▶ Given entries
★ ★ ★ ★ ★ ★ ★
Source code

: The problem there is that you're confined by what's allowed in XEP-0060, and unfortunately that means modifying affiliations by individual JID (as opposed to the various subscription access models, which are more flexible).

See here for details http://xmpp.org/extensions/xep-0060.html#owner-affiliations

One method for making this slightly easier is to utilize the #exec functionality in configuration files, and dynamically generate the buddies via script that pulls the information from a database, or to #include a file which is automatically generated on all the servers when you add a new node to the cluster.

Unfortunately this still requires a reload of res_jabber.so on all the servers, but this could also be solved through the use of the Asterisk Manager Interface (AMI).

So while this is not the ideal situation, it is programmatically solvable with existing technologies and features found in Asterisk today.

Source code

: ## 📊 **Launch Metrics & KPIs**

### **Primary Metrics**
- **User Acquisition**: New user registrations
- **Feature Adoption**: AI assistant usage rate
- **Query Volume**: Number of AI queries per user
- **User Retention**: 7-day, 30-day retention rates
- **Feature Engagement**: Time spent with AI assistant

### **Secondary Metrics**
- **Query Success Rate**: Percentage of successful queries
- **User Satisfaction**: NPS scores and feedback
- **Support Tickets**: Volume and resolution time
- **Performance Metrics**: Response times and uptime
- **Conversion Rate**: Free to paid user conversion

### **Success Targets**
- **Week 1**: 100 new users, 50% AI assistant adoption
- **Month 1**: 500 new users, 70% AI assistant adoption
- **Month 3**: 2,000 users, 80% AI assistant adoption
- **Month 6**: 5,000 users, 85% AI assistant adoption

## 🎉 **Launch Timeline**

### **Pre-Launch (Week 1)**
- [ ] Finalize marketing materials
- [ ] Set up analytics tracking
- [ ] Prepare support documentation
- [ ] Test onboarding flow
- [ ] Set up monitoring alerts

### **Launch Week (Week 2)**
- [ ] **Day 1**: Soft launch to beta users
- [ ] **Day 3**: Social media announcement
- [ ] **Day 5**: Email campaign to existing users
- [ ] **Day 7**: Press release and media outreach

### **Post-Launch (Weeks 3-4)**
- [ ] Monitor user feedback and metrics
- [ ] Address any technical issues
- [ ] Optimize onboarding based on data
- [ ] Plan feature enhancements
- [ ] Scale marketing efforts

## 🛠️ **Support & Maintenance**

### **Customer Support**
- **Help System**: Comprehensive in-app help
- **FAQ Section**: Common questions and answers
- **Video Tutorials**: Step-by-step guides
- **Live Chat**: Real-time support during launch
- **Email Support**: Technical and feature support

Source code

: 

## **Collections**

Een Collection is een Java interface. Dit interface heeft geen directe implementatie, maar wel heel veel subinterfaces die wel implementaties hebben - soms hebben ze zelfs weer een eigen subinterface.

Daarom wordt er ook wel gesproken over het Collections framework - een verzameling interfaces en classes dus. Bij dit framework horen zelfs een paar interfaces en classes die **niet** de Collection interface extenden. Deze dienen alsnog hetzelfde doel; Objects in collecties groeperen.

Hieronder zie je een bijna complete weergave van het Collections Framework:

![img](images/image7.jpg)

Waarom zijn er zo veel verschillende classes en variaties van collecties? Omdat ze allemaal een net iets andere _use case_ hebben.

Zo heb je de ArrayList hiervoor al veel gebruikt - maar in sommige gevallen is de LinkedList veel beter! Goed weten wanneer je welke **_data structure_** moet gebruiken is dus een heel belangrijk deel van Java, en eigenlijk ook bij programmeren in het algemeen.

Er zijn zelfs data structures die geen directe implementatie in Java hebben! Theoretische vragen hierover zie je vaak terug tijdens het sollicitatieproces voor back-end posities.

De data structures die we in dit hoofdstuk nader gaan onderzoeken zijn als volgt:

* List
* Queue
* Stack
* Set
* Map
★ ★ ★ ★ ★ ★ ★
▶ Exercise details
Your task is to retype the whole listing, keeping every word exactly as it is.

▶ Exercise result
Source code

: The problem there is that you're confined by what's allowed in XEP-0060, and unfortunately that means modifying affiliations by individual JID (as opposed to the various subscription access models, which are more flexible).

See here for details http://xmpp.org/extensions/xep-0060.html#owner-affiliations

One method for making this slightly easier is to utilize the #exec functionality in configuration files, and dynamically generate the buddies via script that pulls the information from a database, or to #include a file which is automatically generated on all the servers when you add a new node to the cluster.

Unfortunately this still requires a reload of res_jabber.so on all the servers, but this could also be solved through the use of the Asterisk Manager Interface (AMI).

So while this is not the ideal situation, it is programmatically solvable with existing technologies and features found in Asterisk today.

Source code

: ## 📊 **Launch Metrics & KPIs**

### **Primary Metrics**
- **User Acquisition**: New user registrations
- **Feature Adoption**: AI assistant usage rate
- **Query Volume**: Number of AI queries per user
- **User Retention**: 7-day, 30-day retention rates
- **Feature Engagement**: Time spent with AI assistant

### **Secondary Metrics**
- **Query Success Rate**: Percentage of successful queries
- **User Satisfaction**: NPS scores and feedback
- **Support Tickets**: Volume and resolution time
- **Performance Metrics**: Response times and uptime
- **Conversion Rate**: Free to paid user conversion

### **Success Targets**
- **Week 1**: 100 new users, 50% AI assistant adoption
- **Month 1**: 500 new users, 70% AI assistant adoption
- **Month 3**: 2,000 users, 80% AI assistant adoption
- **Month 6**: 5,000 users, 85% AI assistant adoption

## 🎉 **Launch Timeline**

### **Pre-Launch (Week 1)**
- [ ] Finalize marketing materials
- [ ] Set up analytics tracking
- [ ] Prepare support documentation
- [ ] Test onboarding flow
- [ ] Set up monitoring alerts

### **Launch Week (Week 2)**
- [ ] **Day 1**: Soft launch to beta users
- [ ] **Day 3**: Social media announcement
- [ ] **Day 5**: Email campaign to existing users
- [ ] **Day 7**: Press release and media outreach

### **Post-Launch (Weeks 3-4)**
- [ ] Monitor user feedback and metrics
- [ ] Address any technical issues
- [ ] Optimize onboarding based on data
- [ ] Plan feature enhancements
- [ ] Scale marketing efforts

## 🛠️ **Support & Maintenance**

### **Customer Support**
- **Help System**: Comprehensive in-app help
- **FAQ Section**: Common questions and answers
- **Video Tutorials**: Step-by-step guides
- **Live Chat**: Real-time support during launch
- **Email Support**: Technical and feature support

Source code

: 

## **Collections**

Een Collection is een Java interface. Dit interface heeft geen directe implementatie, maar wel heel veel subinterfaces die wel implementaties hebben - soms hebben ze zelfs weer een eigen subinterface.

Daarom wordt er ook wel gesproken over het Collections framework - een verzameling interfaces en classes dus. Bij dit framework horen zelfs een paar interfaces en classes die **niet** de Collection interface extenden. Deze dienen alsnog hetzelfde doel; Objects in collecties groeperen.

Hieronder zie je een bijna complete weergave van het Collections Framework:

![img](images/image7.jpg)

Waarom zijn er zo veel verschillende classes en variaties van collecties? Omdat ze allemaal een net iets andere _use case_ hebben.

Zo heb je de ArrayList hiervoor al veel gebruikt - maar in sommige gevallen is de LinkedList veel beter! Goed weten wanneer je welke **_data structure_** moet gebruiken is dus een heel belangrijk deel van Java, en eigenlijk ook bij programmeren in het algemeen.

Er zijn zelfs data structures die geen directe implementatie in Java hebben! Theoretische vragen hierover zie je vaak terug tijdens het sollicitatieproces voor back-end posities.

De data structures die we in dit hoofdstuk nader gaan onderzoeken zijn als volgt:

* List
* Queue
* Stack
* Set
* Map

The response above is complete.